Paris, 2 Novembre, 2013. While on a writing retreat in rural France, I read an article about the famed author Alexandre Dumas’ magnificent Chateau de Monte-Cristo in France Today magazine. Located in the small village not far from Paris, the three-story home of the novelist who penned The Count of Monte Cristo, The Three Musketeers, and hundreds of other works, gave me great cause to want to see his palatial estate. Most particularly, I wanted to visit his writing studio, the Chateau d’If, situated within the beautiful gardens.
Dumas was born in 1802. He lived through – even participated in – the Second French Revolution of 1830. He was a prolific author who helped found Romanticism and is said to have written over a hundred thousand words [with a quill pen, mind you] for dramatic plays, novels, travelogues, and more. He was also a man of great appetite, not just for food but women, too, having had dozens of mistresses and untold children [historians say at least four; Dumas claimed 400!] by them. Due to living so large, after building the Chateau de Monte-Cristo at a cost of hundreds of thousands of French francs, he was only able to live in it for a few years [1846-48] before going broke and having to sell it. He died a pauper in 1870.

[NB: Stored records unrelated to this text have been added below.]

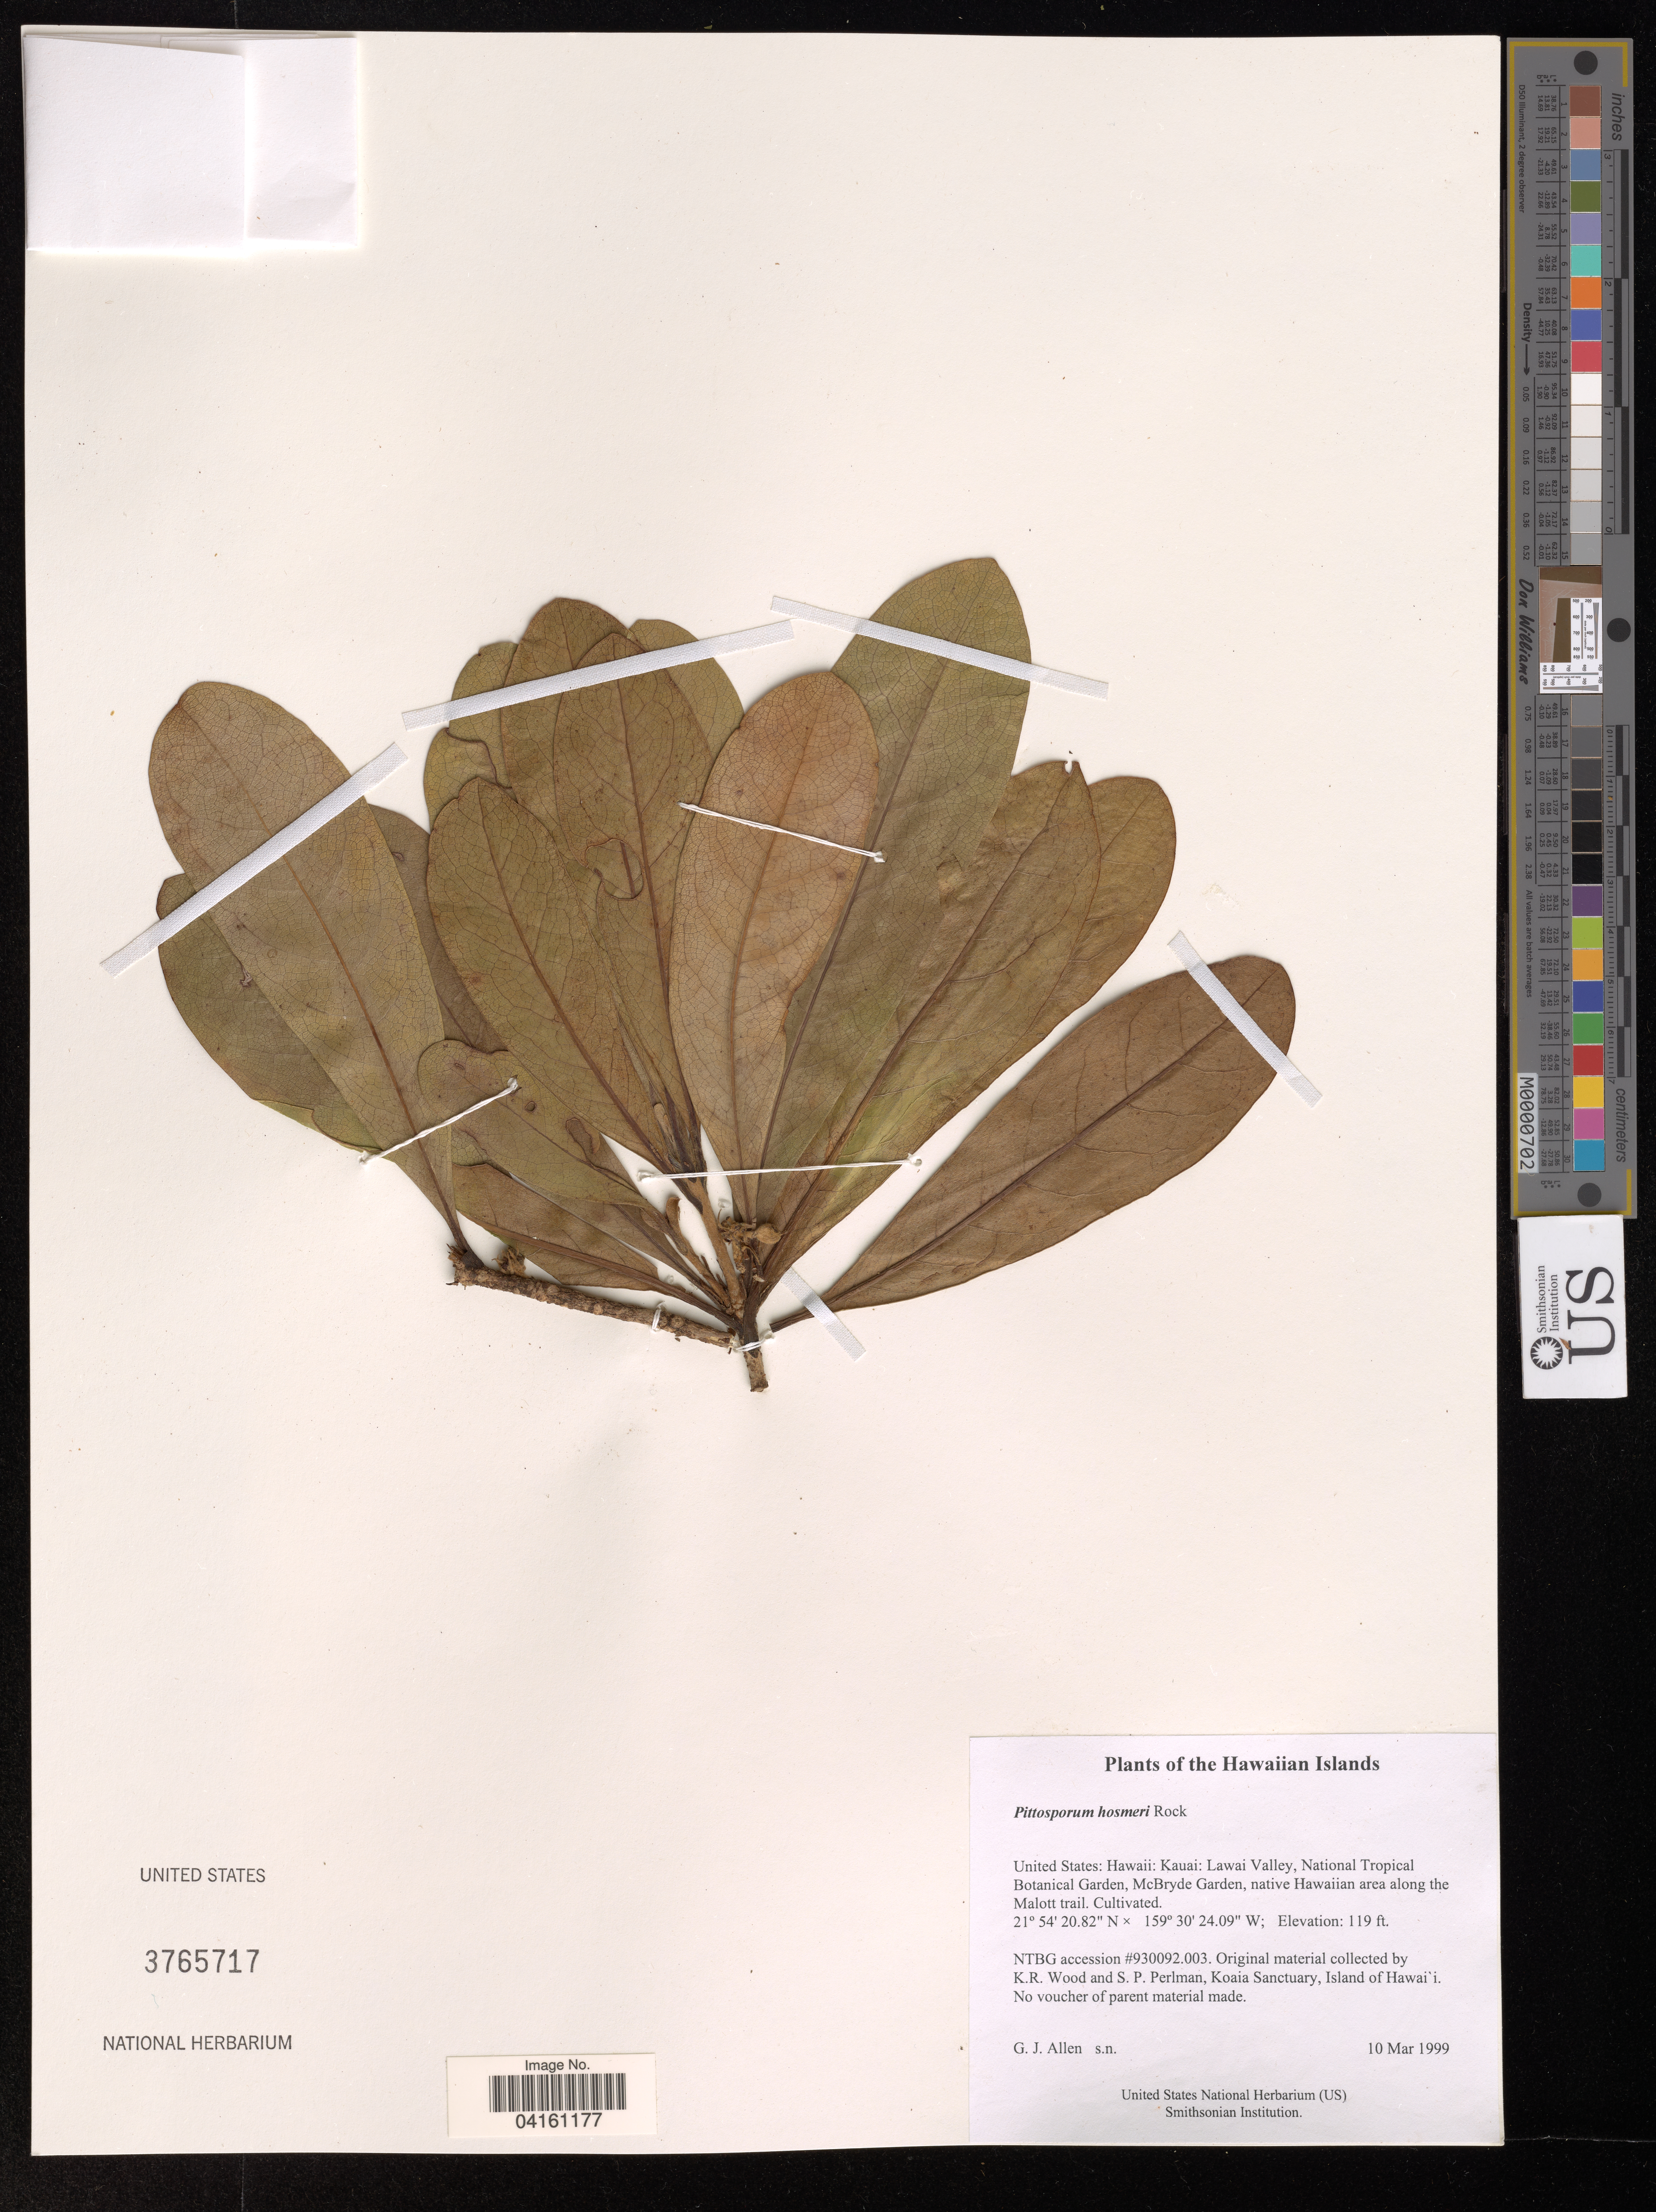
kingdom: Plantae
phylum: Tracheophyta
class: Magnoliopsida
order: Apiales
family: Pittosporaceae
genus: Pittosporum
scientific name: Pittosporum hosmeri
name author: Rock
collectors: G. Allen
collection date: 1999-03-10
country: United States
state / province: Hawaii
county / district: Kauai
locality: Hawaii: Kauai. Lawai Valley, National Tropical Botanical Garden, McBryde Garden, native Hawaiian area along the Malott trail. Original material collected by K. R. Wood and S. P. Perlman, Kaoa Sanctuary.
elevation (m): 36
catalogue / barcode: US 3765717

My wife and I, excited to see this extraordinary chateau, embarked upon the Metro, Paris’ subway, for Le Gare Saint Lazare train station, where we boarded a surface train to Marly-le-Roi [AKA Le Port-Marly]. We arrived in the time of l’après–midi, when the French take half of the afternoon off for lunch and a nap; therefore few people were about. We walked from the train station in a light, chilly rain with no way to know where we might find Dumas’ castle. We had a lovely, if cold and wet, jaunt through the streets of Marly-le-Roi, noting the streets and buildings and parks named after Dumas, along with little cast-iron shutter stays designed as caricatures of him. We finally found a sign pointing the way to Le Chateau Monte-Cristo and continued our chilly damp walk, noting that many other streets were named after various artists and writers.
We reached an obscure rue where many cars were parked, which seemed a good omen. Soon we encountered a parking lot with yet more cars, an even more promising sign. We trod down the grassy, forested lane toward a building bearing a red sign announcing we had reached the ticketing office. It read:
Sacre bleu! To my great dismay, Le Chateau de Monte-Cristo had closed for the season the day before.